Re: unlogged tables

From: Robert Haas <robertmhaas(at)gmail(dot)com>
To: Greg Stark <gsstark(at)mit(dot)edu>
Cc: Tom Lane <tgl(at)sss(dot)pgh(dot)pa(dot)us>, pgsql-hackers(at)postgresql(dot)org
Subject: Re: unlogged tables
Date: 2010-11-14 02:35:01
Message-ID: AANLkTimxoBCG3suEF3nbo-4sxsr_RPXUAQKUOwJx_Vkx@mail.gmail.com
Views: Raw Message | Whole Thread | Download mbox | Resend email
Thread:
Lists: pgsql-hackers

On Sat, Nov 13, 2010 at 9:17 PM, Greg Stark <gsstark(at)mit(dot)edu> wrote:
> On Sun, Nov 14, 2010 at 1:15 AM, Tom Lane <tgl(at)sss(dot)pgh(dot)pa(dot)us> wrote:
>> Cleanup at first connection is something we've been avoiding for years,
>> but maybe it's time to bite the bullet and do that?
>
> Another alternative is to initialize the unlogged tables when you
> first access them. If you try to open a table and there are no files
> attached them go ahead and initialize it by creating an empty table
> and building any indexes.

I thought about that (I've thought about a lot of things in regards to
this feature...). One problem is that you presumably will need to
open the relation before you can decide whether this is the first
access since restart. But by the time you've opened them, you've
already taken an AccessShareLock, and you'll presumably need something
a whole lot stronger than that to do the rebuild. Lock upgrades are
usually a good thing to avoid when possible, although maybe it would
be OK in this case, not sure.

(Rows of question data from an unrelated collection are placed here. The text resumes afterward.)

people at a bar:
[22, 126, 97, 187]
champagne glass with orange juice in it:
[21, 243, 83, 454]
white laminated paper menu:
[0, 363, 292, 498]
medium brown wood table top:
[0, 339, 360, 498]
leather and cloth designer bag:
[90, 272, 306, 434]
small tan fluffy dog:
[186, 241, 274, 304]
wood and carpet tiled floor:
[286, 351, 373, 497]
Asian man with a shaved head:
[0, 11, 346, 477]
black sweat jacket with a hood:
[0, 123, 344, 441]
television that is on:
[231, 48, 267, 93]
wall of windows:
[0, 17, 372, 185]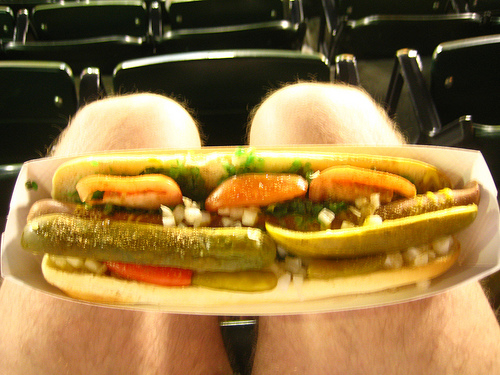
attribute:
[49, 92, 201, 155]
knee — hairy, pale, white, man's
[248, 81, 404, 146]
knee — hairy, pale, white, man's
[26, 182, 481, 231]
hotdog — delicious, footlong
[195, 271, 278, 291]
pepper — yellow, small, green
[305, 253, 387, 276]
pepper — yellow, small, green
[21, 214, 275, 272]
pickle — green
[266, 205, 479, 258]
pickle — green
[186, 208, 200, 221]
onion — white, chopped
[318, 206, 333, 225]
onion — white, chopped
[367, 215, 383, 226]
onion — white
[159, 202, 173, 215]
onion — white, chopped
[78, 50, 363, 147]
chair — black, green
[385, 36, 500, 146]
chair — black, green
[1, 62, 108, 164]
chair — black, green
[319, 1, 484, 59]
chair — black, green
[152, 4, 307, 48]
chair — black, green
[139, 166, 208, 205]
relish — green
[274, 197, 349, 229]
relish — green, plentiful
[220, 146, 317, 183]
relish — green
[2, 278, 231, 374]
leg — hairy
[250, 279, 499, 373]
leg — hairy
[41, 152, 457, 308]
hotdog bun — white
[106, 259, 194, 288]
pepper — red, grilled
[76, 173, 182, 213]
tomato — sliced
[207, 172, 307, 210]
tomato — sliced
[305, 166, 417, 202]
tomato — sliced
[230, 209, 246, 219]
onion — white, chopped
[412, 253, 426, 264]
onion — chopped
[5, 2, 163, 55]
chair — green, black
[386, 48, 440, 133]
armrest — shiny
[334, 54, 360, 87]
armrest — shiny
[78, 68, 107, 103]
armrest — shiny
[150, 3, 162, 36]
armrest — shiny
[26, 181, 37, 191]
relish — green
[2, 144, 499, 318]
box — white, paper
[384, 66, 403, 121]
leg — metal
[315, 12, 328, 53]
leg — metal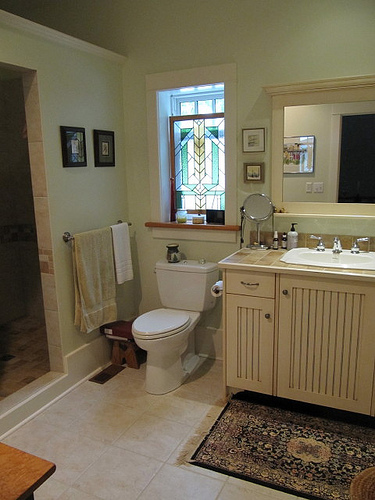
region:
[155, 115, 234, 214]
a stained glass window insert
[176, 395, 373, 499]
an area rug on a floor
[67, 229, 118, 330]
a towel on a towel rack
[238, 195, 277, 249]
a make up mirror on a counter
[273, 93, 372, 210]
a mirror on a wall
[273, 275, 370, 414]
a door of a cabinet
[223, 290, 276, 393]
a door of a cabinet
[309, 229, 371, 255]
the faucet of a bathroom sink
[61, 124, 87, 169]
a picture in a frame on a wall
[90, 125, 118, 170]
a picture in a frame on a wall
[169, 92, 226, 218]
A bathroom window with stained glass.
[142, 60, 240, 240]
White window frame with a wooden window sill.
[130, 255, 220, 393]
A white bathroom toilet.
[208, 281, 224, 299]
Roll of toilet paper on a toilet paper holder.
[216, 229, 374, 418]
Tan cabinet with a tiled top.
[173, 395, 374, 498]
A throw rug with white fringes on the end.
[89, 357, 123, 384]
A vent on the floor next to the toilet.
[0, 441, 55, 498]
Edge of a brown wooden stand.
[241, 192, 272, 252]
Round silver mirror on a silver base.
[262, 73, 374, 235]
Bathroom window in a white frame.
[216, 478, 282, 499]
tan tile on floor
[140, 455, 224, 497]
tan tile on floor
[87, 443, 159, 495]
tan tile on floor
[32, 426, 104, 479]
tan tile on floor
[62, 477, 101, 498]
tan tile on floor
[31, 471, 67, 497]
tan tile on floor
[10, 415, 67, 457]
tan tile on floor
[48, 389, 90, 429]
tan tile on floor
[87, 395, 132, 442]
tan tile on floor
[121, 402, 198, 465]
tan tile on floor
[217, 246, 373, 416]
Cabinet in the bathroom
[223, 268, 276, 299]
Drawer on the cabinet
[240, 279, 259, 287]
Handle on the drawer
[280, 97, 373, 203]
Mirror on the wall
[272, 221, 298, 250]
Toiletries on the counter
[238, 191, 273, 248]
Mirror on the counter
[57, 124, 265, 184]
Pictures on the wall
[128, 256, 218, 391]
Toilet in the bathroom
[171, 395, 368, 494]
Rug on the floor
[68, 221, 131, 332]
Towels on the rack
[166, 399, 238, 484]
a rug on the floor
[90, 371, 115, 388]
a vent on the floor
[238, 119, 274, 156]
a picture on the wall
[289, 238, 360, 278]
a sink on the counter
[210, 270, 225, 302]
toilet paper on the roll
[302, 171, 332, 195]
an outlet on the wall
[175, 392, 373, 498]
black and gold throw rug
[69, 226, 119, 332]
yellow towel on a towel rack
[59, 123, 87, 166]
framed art on the wall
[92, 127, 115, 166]
framed art on the wall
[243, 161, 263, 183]
framed art on the wall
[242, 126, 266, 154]
framed art on the wall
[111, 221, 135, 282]
white hand towel on a towel rack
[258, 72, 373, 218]
mirror with an off white frame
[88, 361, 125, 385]
vent on the floor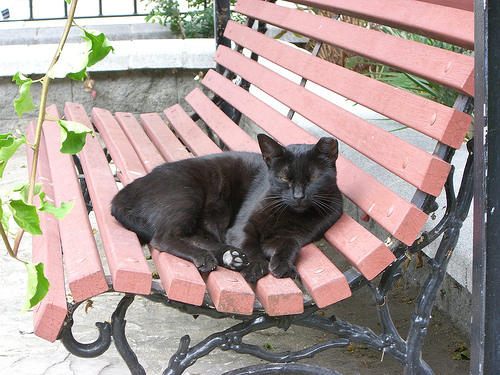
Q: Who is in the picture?
A: Cat.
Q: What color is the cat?
A: Black.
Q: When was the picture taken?
A: In the daytime.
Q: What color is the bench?
A: Red.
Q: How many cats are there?
A: 1.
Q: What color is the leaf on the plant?
A: Green.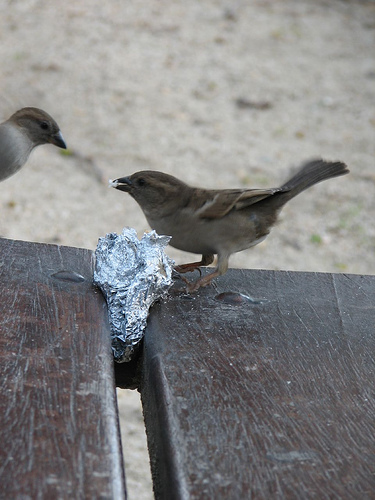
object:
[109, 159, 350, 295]
bird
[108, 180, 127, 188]
foil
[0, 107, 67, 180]
bird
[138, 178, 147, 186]
eye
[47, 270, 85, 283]
screw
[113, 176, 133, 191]
beak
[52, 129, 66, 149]
beak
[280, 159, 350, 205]
tail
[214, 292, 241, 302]
bolt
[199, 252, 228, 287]
leg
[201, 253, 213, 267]
leg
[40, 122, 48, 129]
eye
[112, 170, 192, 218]
head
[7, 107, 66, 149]
head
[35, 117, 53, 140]
face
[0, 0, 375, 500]
ground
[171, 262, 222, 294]
feet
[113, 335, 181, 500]
hole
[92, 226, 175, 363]
foil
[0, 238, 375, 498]
table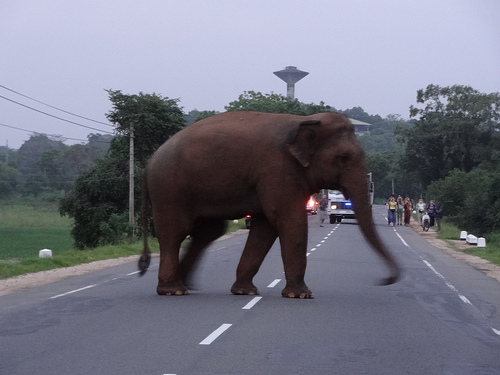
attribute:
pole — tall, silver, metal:
[121, 96, 141, 246]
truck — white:
[320, 168, 380, 224]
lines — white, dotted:
[192, 220, 354, 344]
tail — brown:
[135, 177, 153, 275]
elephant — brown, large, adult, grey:
[133, 108, 403, 298]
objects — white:
[457, 227, 484, 247]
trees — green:
[391, 79, 484, 225]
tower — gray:
[270, 64, 310, 95]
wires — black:
[0, 82, 127, 144]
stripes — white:
[195, 222, 351, 345]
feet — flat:
[156, 278, 313, 298]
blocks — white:
[455, 228, 484, 248]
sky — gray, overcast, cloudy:
[3, 2, 484, 152]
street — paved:
[5, 199, 484, 369]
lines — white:
[185, 270, 290, 360]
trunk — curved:
[342, 194, 405, 291]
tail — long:
[140, 198, 152, 281]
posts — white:
[448, 222, 492, 249]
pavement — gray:
[75, 309, 328, 372]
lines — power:
[6, 87, 122, 145]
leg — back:
[153, 233, 180, 295]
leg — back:
[184, 229, 222, 291]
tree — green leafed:
[400, 87, 498, 189]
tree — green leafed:
[426, 169, 498, 240]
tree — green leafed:
[59, 165, 145, 253]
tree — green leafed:
[106, 89, 186, 159]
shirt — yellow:
[389, 202, 396, 209]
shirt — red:
[403, 201, 410, 211]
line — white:
[197, 320, 227, 343]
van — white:
[326, 171, 374, 224]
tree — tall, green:
[61, 84, 184, 251]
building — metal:
[274, 64, 309, 101]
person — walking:
[382, 193, 402, 231]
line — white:
[193, 316, 240, 352]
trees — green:
[44, 78, 174, 259]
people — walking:
[382, 189, 438, 229]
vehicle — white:
[321, 182, 379, 220]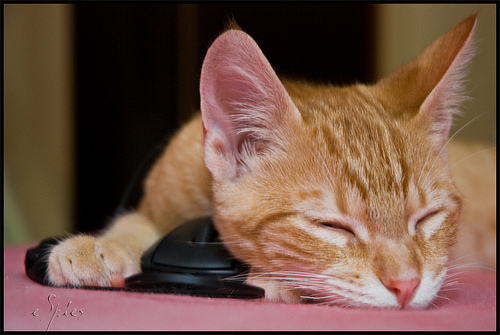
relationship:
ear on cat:
[198, 29, 303, 186] [266, 101, 455, 314]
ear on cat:
[373, 9, 480, 145] [266, 101, 455, 314]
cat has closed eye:
[47, 10, 497, 311] [316, 220, 358, 238]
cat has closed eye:
[47, 10, 497, 311] [413, 208, 442, 231]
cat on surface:
[47, 10, 497, 311] [5, 232, 498, 325]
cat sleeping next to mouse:
[47, 10, 497, 311] [137, 214, 249, 278]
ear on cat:
[198, 25, 304, 181] [47, 10, 497, 311]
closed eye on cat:
[282, 196, 370, 248] [47, 10, 497, 311]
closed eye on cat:
[404, 185, 454, 242] [47, 10, 497, 311]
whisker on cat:
[221, 269, 379, 308] [47, 10, 497, 311]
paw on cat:
[47, 235, 142, 288] [47, 10, 497, 311]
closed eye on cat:
[413, 208, 442, 231] [183, 44, 490, 331]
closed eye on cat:
[316, 220, 358, 238] [76, 17, 495, 330]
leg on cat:
[52, 178, 183, 295] [47, 10, 497, 311]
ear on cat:
[413, 12, 474, 138] [47, 10, 497, 311]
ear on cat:
[198, 29, 303, 186] [47, 10, 497, 311]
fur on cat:
[63, 89, 495, 264] [47, 10, 497, 311]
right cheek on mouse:
[212, 187, 286, 268] [150, 210, 256, 302]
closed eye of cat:
[413, 208, 442, 231] [47, 10, 497, 311]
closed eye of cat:
[316, 220, 358, 238] [47, 10, 497, 311]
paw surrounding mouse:
[41, 231, 145, 293] [127, 202, 267, 308]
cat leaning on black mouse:
[47, 10, 497, 311] [123, 214, 266, 299]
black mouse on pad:
[123, 214, 266, 299] [1, 240, 495, 329]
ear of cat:
[198, 25, 304, 181] [47, 10, 497, 311]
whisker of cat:
[221, 269, 379, 308] [136, 40, 499, 300]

Another problem is that it's not too
clear to me where you'd hook in the logic to do the cleanup. The
relcache code seems like an awfully low-level place to be trying to
perpetrate this sort of monkey business.

> Hm, I had been assuming recovery would be responsible for cleaning up
> the tables even if the first access is responsible for rebuilding
> them. But there's a chance there have been no modifications to them
> since the last checkpoint. But in that case the data in them is fine.
> It would be a weird interface if it only cleared them out sometimes
> based on unpredictable timing though. Avoiding that does require some
> kind of alternate storage scheme other than the WAL to indicate what
> needs to be cleared out. .init files are as good a mechanism even if
> they just mean "unlink this file on startup".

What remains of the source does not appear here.